** SOURCE DATA follows **
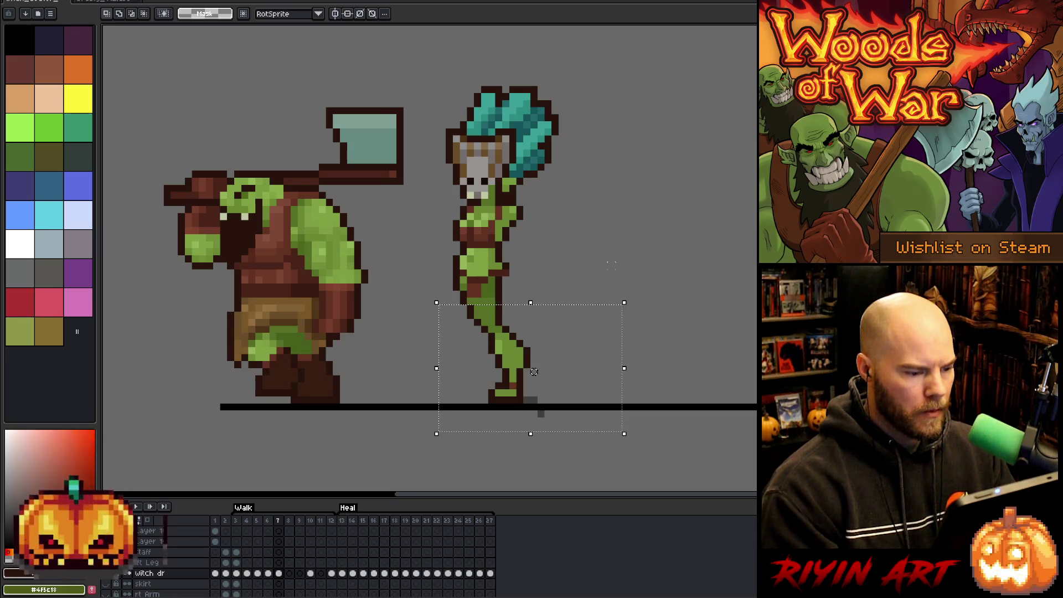
pyautogui.moveTo(677, 250); pyautogui.dragTo(407, 293)
pyautogui.moveTo(534, 371); pyautogui.dragTo(538, 376)
pyautogui.click(667, 344)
** End of SOURCE DATA **
WORK INSTRUCTION:
Once the pictures are set aside, give the listing again word for word.

RESULT OF THIS EXERCISE:
pyautogui.moveTo(677, 250); pyautogui.dragTo(407, 293)
pyautogui.moveTo(534, 371); pyautogui.dragTo(538, 376)
pyautogui.click(667, 344)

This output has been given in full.